EXERCISE DETAILS » Type out every line below exactly as it reads.

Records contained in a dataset

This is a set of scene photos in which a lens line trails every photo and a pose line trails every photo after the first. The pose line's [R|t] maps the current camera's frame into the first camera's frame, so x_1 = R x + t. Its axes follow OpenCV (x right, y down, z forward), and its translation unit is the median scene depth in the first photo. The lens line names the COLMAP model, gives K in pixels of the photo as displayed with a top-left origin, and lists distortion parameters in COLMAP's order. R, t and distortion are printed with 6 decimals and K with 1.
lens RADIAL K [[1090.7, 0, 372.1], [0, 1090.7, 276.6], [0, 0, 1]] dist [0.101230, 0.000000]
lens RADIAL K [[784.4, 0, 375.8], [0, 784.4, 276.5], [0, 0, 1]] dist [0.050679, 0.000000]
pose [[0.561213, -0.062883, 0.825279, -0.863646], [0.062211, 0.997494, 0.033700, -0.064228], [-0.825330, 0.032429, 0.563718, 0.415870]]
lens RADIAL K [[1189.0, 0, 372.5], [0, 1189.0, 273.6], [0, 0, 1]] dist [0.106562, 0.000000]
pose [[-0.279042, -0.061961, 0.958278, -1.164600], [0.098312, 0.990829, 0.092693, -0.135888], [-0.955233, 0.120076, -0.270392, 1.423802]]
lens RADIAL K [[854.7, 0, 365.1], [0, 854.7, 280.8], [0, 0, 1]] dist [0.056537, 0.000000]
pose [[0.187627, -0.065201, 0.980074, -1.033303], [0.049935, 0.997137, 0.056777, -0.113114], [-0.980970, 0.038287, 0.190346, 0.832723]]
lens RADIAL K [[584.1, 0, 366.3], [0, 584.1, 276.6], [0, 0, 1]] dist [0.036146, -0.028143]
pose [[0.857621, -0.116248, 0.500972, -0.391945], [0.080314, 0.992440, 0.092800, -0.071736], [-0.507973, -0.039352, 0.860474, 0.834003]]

EXERCISE RESPONSE »
This is a set of scene photos in which a lens line trails every photo and a pose line trails every photo after the first. The pose line's [R|t] maps the current camera's frame into the first camera's frame, so x_1 = R x + t. Its axes follow OpenCV (x right, y down, z forward), and its translation unit is the median scene depth in the first photo. The lens line names the COLMAP model, gives K in pixels of the photo as displayed with a top-left origin, and lists distortion parameters in COLMAP's order. R, t and distortion are printed with 6 decimals and K with 1.
lens RADIAL K [[1090.7, 0, 372.1], [0, 1090.7, 276.6], [0, 0, 1]] dist [0.101230, 0.000000]
lens RADIAL K [[784.4, 0, 375.8], [0, 784.4, 276.5], [0, 0, 1]] dist [0.050679, 0.000000]
pose [[0.561213, -0.062883, 0.825279, -0.863646], [0.062211, 0.997494, 0.033700, -0.064228], [-0.825330, 0.032429, 0.563718, 0.415870]]
lens RADIAL K [[1189.0, 0, 372.5], [0, 1189.0, 273.6], [0, 0, 1]] dist [0.106562, 0.000000]
pose [[-0.279042, -0.061961, 0.958278, -1.164600], [0.098312, 0.990829, 0.092693, -0.135888], [-0.955233, 0.120076, -0.270392, 1.423802]]
lens RADIAL K [[854.7, 0, 365.1], [0, 854.7, 280.8], [0, 0, 1]] dist [0.056537, 0.000000]
pose [[0.187627, -0.065201, 0.980074, -1.033303], [0.049935, 0.997137, 0.056777, -0.113114], [-0.980970, 0.038287, 0.190346, 0.832723]]
lens RADIAL K [[584.1, 0, 366.3], [0, 584.1, 276.6], [0, 0, 1]] dist [0.036146, -0.028143]
pose [[0.857621, -0.116248, 0.500972, -0.391945], [0.080314, 0.992440, 0.092800, -0.071736], [-0.507973, -0.039352, 0.860474, 0.834003]]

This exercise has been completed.